PayPal’s stablecoin is PYUSD, a U.S. dollar-denominated stablecoin launched in 2023. Stablecoins are designed to track a stable value, often $1, which makes them usable for payments and settlement without the volatility of typical crypto assets. Stripe’s linkage is Bridge, its stablecoin infrastructure platform, plus Stripe’s stablecoin-based accounts offering.
That combination is why the stablecoin angle is not just window dressing. Both sides have active products, and a deal would put them under one roof.
The Stablecoin Footprint: PYUSD Scale and Stripe’s Global Expansion Milestones
PYUSD has shown it can scale, then retrace. CoinMarketCap data shows PYUSD peaked at a $4.2 billion market capitalization in February 2026 before pulling back to about $2.85 billion, still ranking among the 10 largest stablecoins. Market capitalization is the total value of a token’s circulating supply, typically calculated as price multiplied by circulating tokens.

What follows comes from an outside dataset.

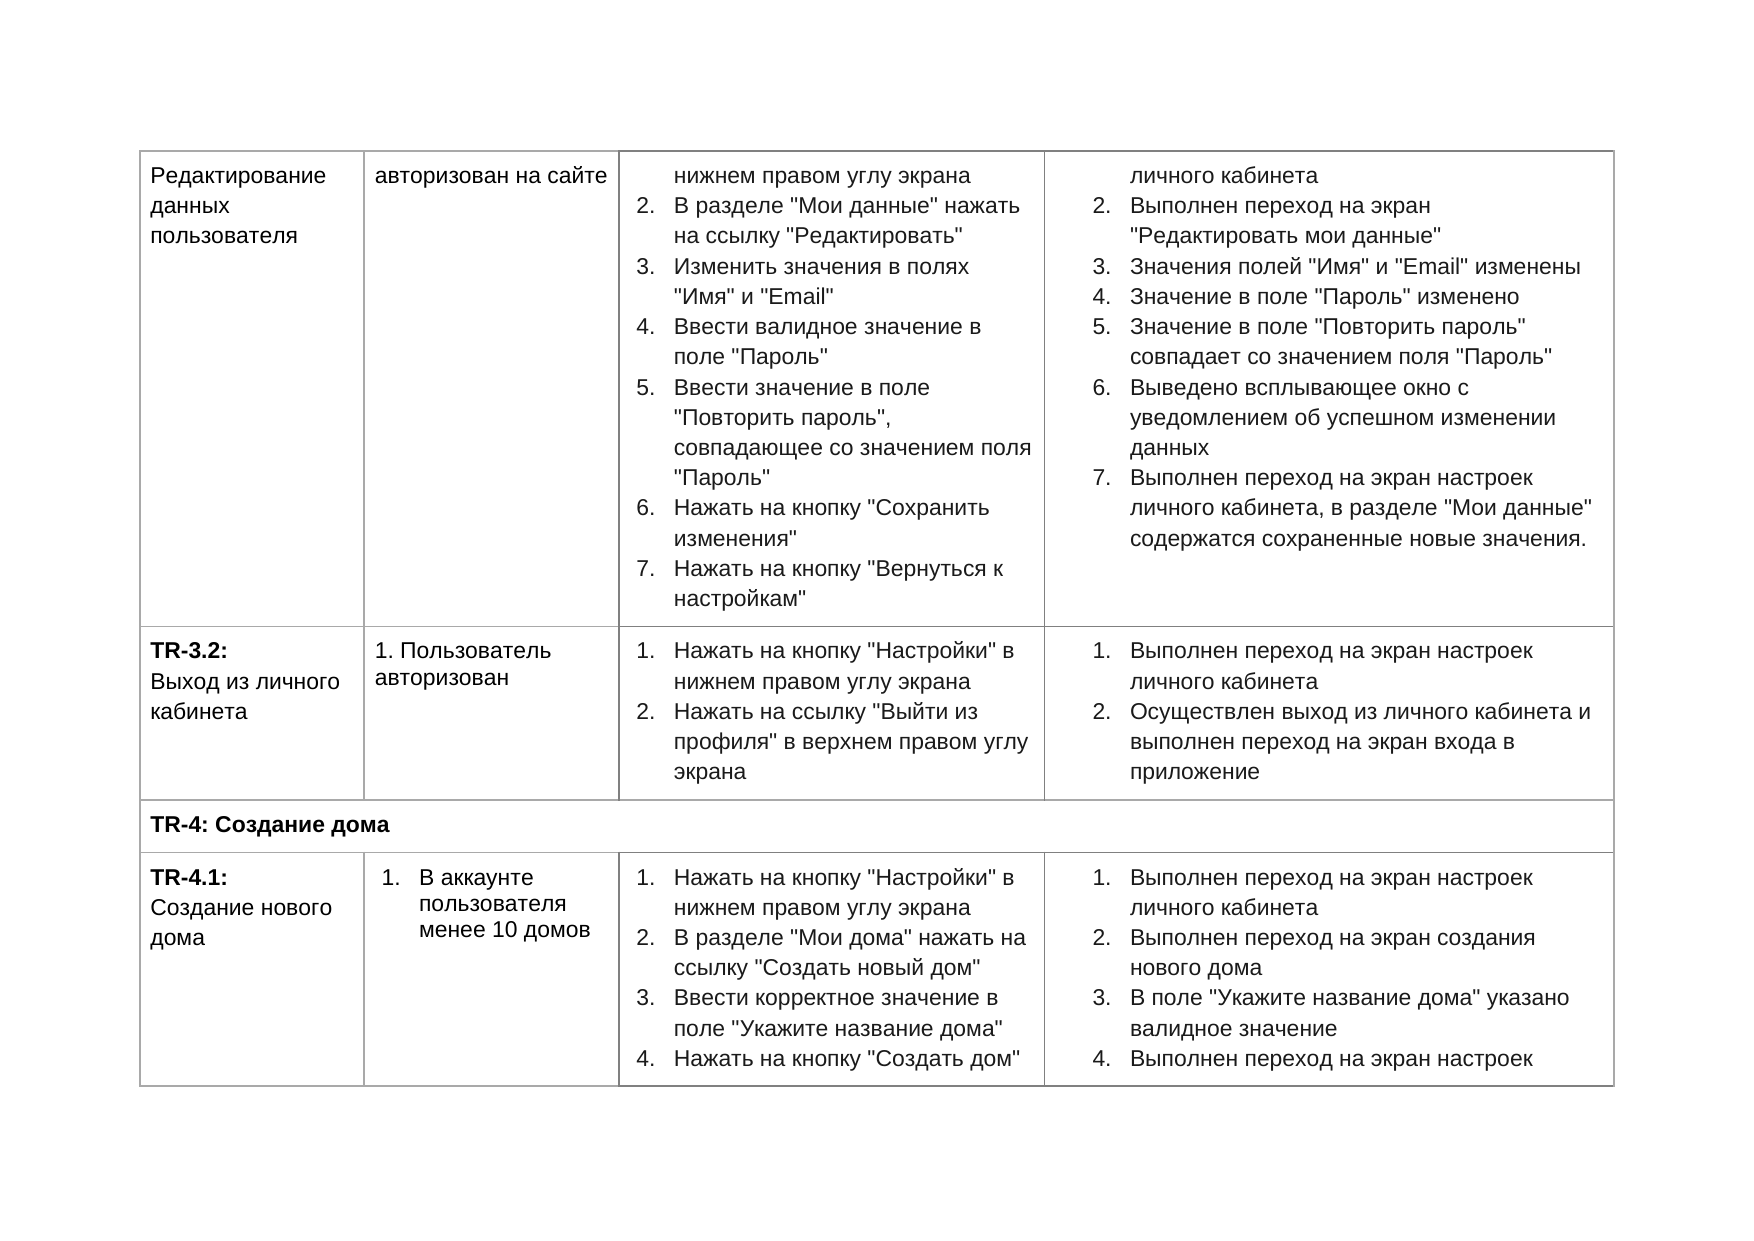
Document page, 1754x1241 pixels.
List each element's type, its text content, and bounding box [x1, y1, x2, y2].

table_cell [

Stripe has offered stablecoin-based accounts globally since May 2025, signaling a push beyond pilots and into distribution. Bridge adds a regulatory vector: it received conditional approval to operate as a federally chartered national trust bank under the U.S. Office of the Comptroller of the Currency on Feb. 17. A national trust bank (OCC) is a federally chartered trust bank overseen by the OCC, which can provide regulated custody and trust services.
Distribution milestones are also already on the calendar. Visa said in March it would expand its stablecoin card partnership with Stripe-owned Bridge to more than 100 countries across Europe, Asia-Pacific, Africa and the Middle East by the end of the year.
Deal Certainty Check: What’s Reported, What’s Missing, and Who Won’t Confirm
The biggest constraint is simple: “Both PayPal and Stripe declined to comment.” With no confirmation, the $53 billion valuation, $60.50-per-share price, and the ~$50 billion committed financing figure all rest on unnamed sources described as familiar with the matter.
That leaves traders with a thin but tradable set of follow-ups. The first is whether PayPal’s board engaged with, rejected, or is negotiating the reported offer. The second is whether more detail emerges on the committed financing, including lenders, conditions, and whether terms change.
On the stablecoin side, Bridge’s conditional OCC approval status is a concrete checkpoint, as are any additional regulatory steps required to operate as a national trust bank. Visa’s stated plan to push the Bridge partnership into 100+ countries by year-end is another measurable milestone that can validate, or undercut, the “distribution at scale” narrative.
How Traders Should Frame This as a Payments-Plus-Stablecoins Narrative
I treat this as a sentiment catalyst with real rails underneath it. The market is already repricing near-term deal odds, and the premarket move suggests traders are willing to pay for optionality even without confirmation.
The threshold that matters is whether the financing package and board engagement get validated in follow-on disclosures. If that holds, the setup starts to look structural rather than narrative-driven because it would tie PayPal’s PYUSD footprint to Stripe’s Bridge regulatory path and Visa-led distribution, which is what would make this matter in practical terms.